A la fin de la semaine passée, un quotidien néerlandophone révélait que quatre ministres fédéraux avaient été placés sous protection rapprochée, après que des dossiers terrorisme eurent mis en évidence des menaces les concernant.

Coïncidence ou non, dans les heures qui ont suivi cette révélation, le ministre de la Justice Koen Geens (CD&V) manifestait son intention de doubler les peines pour la fuite d’informations confidentielles autrement en cas de violation du secret professionnel. Comme l’indique l’Association générale des journalistes de Belgique (AGJPB), qui a demandé a demandé à rencontrer d’urgence le ministre Geens, le projet vise à faire passer cette infraction dans la catégorie de celles qui permettent l’utilisation de méthodes particulières de recherche comme les écoutes téléphoniques ou le traçage informatique.

Faire taire tout le monde ?

Des méthodes qui, si elles sont employées à l’égard des sources des journalistes, aboutiront à leur ôter toute protection, s’inquièté l’association et ils ne pourront plus informer le public comme c’est pourtant leur mission.

“Le travail journalistique ne peut se contenter de l’information officielle dès lors que l’information revêt un caractère d’intérêt général. Les sources confidentielles doivent être protégées”, scande l’AGJP. Qui rappelle l’existence de la loi du 7 avril 2005, relative à la protection des sources des journalistes. Cette loi donne aux journalistes et aux collaborateurs de rédaction le droit de taire leurs sources d’information.

Ils ne peuvent, en effet, être contraints de révéler ces sources, de communiquer des renseignements susceptibles de révéler l’identité de leurs informateurs, de dévoiler la nature ou la provenance de leurs informations, de révéler le contenu de celles-ci si cela devait permettre d’identifier l’informateur.

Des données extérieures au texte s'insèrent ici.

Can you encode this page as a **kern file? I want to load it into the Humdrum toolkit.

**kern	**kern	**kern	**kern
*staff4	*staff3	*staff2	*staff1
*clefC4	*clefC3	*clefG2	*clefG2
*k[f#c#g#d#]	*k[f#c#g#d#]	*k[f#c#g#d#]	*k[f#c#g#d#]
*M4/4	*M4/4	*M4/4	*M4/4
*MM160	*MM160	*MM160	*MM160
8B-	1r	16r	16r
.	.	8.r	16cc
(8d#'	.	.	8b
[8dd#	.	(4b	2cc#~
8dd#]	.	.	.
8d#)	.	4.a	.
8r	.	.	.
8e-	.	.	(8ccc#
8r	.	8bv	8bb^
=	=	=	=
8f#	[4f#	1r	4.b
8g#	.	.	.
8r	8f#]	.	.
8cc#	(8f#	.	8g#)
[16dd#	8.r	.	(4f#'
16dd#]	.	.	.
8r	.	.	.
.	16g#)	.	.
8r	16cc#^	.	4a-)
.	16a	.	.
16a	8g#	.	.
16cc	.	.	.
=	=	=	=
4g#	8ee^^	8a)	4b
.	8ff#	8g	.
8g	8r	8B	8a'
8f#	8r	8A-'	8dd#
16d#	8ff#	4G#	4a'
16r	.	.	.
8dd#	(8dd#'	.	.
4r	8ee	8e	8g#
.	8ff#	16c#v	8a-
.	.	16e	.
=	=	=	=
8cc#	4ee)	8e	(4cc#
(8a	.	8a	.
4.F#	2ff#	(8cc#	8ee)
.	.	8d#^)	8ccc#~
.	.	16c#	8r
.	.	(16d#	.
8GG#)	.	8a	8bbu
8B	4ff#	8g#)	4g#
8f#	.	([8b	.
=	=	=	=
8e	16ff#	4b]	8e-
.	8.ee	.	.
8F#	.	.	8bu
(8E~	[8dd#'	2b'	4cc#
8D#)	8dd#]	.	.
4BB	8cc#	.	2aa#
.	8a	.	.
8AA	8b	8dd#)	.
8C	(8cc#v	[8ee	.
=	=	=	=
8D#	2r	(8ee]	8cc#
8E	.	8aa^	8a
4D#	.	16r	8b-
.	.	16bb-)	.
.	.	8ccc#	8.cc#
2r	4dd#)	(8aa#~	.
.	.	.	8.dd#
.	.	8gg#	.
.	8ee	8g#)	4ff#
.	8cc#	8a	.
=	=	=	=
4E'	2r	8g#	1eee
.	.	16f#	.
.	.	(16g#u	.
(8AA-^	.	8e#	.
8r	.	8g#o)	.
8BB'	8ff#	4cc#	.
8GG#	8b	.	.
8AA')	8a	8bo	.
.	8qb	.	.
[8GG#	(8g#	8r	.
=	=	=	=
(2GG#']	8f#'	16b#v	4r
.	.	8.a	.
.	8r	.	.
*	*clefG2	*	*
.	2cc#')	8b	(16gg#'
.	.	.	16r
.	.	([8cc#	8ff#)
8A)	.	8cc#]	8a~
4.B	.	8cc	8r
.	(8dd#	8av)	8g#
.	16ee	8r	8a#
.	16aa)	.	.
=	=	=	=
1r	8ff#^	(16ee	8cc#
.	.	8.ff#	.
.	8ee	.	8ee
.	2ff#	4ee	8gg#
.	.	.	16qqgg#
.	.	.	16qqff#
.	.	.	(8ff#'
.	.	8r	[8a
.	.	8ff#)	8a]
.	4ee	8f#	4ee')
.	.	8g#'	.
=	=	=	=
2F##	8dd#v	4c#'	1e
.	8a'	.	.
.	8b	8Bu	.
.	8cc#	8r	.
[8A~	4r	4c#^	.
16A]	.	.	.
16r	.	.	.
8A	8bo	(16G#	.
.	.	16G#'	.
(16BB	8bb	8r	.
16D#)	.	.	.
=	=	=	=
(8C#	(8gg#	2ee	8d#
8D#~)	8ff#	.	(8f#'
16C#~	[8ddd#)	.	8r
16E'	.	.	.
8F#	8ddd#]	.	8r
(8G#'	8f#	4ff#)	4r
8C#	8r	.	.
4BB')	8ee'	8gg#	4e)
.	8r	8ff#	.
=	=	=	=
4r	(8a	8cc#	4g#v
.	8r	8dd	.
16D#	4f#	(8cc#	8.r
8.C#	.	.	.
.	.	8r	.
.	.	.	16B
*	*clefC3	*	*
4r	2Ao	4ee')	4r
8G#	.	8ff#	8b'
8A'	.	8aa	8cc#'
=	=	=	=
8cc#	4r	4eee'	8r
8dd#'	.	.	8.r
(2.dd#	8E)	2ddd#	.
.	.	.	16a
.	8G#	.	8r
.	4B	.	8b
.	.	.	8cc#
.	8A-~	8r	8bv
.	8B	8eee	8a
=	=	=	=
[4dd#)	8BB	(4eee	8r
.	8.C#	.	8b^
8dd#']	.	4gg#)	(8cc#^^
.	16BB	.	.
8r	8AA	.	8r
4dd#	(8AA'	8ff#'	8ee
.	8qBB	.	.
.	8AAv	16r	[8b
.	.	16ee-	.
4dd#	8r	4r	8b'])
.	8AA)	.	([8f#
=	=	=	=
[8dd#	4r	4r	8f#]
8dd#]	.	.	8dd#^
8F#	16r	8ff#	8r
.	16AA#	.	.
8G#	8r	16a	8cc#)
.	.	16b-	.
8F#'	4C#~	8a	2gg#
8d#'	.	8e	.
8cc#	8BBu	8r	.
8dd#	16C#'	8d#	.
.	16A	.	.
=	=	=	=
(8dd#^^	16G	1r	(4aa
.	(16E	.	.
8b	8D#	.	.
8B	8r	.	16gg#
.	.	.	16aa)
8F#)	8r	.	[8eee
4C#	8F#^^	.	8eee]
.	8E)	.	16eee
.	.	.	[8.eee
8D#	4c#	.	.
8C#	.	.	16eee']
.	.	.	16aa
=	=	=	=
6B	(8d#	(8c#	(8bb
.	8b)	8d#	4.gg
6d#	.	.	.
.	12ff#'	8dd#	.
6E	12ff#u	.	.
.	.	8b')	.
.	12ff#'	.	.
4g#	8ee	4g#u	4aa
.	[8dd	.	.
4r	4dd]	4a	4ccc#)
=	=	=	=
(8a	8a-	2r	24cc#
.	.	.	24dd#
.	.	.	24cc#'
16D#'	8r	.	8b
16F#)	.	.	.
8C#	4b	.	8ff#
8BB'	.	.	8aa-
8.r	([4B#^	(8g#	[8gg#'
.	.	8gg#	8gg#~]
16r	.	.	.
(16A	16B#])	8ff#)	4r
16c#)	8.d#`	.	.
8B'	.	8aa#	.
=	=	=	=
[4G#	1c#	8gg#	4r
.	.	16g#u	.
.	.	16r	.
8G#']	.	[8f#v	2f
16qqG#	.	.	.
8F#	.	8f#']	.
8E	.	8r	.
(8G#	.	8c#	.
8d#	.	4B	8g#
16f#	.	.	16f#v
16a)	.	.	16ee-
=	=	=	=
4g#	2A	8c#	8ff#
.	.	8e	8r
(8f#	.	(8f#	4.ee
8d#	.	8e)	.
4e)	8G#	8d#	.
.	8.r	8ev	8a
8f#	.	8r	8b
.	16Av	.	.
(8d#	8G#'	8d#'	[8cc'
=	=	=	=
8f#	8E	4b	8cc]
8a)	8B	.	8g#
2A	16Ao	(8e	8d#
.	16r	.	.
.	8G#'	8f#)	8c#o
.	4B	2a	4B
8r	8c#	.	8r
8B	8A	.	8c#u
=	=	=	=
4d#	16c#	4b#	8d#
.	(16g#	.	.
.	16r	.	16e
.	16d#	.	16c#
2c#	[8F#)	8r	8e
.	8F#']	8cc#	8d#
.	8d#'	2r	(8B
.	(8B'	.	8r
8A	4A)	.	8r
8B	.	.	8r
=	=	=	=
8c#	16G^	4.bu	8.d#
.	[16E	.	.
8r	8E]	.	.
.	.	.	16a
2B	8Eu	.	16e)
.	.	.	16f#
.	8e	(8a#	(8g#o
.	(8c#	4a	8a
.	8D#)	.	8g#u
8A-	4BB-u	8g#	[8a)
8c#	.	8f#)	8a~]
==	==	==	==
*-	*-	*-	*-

Ils sont toutefois tenus de livrer leurs sources d’information, sur requête d’un juge, si les informations demandées sont de nature à prévenir la commission d’infractions constituant une menace grave pour l’intégrité physique d’une ou de plusieurs personnes, si elles revêtent une importance cruciale pour la prévention de la commission de ces infractions et si elles ne peuvent être obtenues d’aucune autre manière.

Avant l’adoption de la loi, la Belgique avait connu plusieurs affaires où des journalistes ont été cités en justice afin de révéler leurs sources. Et cela malgré l’existence d’un arrêt de principe du 27 mars 1996 de la Cour européenne des droits de l’homme (l’arrêt Goodwin) qui avait expressément reconnu le secret des sources des journalistes comme l’une des pierres angulaires de la liberté de la presse.

Pour l’AGJPB, l’arsenal légal existant en matière de protection des sources journalistiques a réalisé un équilibre entre les préoccupations sécuritaires et l’intérêt du public à être informé. L’association “refuse que par des moyens détournés cette protection soit affaiblie.”

Journalistes ou espions ?

Un second projet inquiète les journalistes. Il consiste à permettre aux services de renseignements de retirer la protection attachée au titre de journaliste professionnel, si ces services considèrent que le porteur de ce titre légal n’est pas vraiment un journaliste. Selon ces services, certaines personnes utiliseraient le titre de journaliste comme couverture pour des activités d’espionnage. La protection qui leur est accordée ne se justifierait donc plus, estime M. Geens.

Selon l’AGJPB, l’objectif du projet est de passer outre les garanties légales que les journalistes professionnels ont obtenues (à l’instar des avocats et des médecins), par rapport aux services de renseignement. Si ce projet devait être voté, il aboutirait à contourner ces protections, dans la plus totale opacité puisque l’action des services de renseignements est par nature secrète”, observe l’association, qui rappelle que le titre de journaliste professionnel est accordé, contrôlé et retiré par une commission d’agréation indépendante et paritaire, organisée par la loi du 30 décembre 1963.

Si les garanties dont les journalistes professionnels bénéficient posent problème en matière de terrorisme ou de radicalisme, l’AGJPB souhaite que cette question soit débattue ouvertement et avec les représentants de la profession.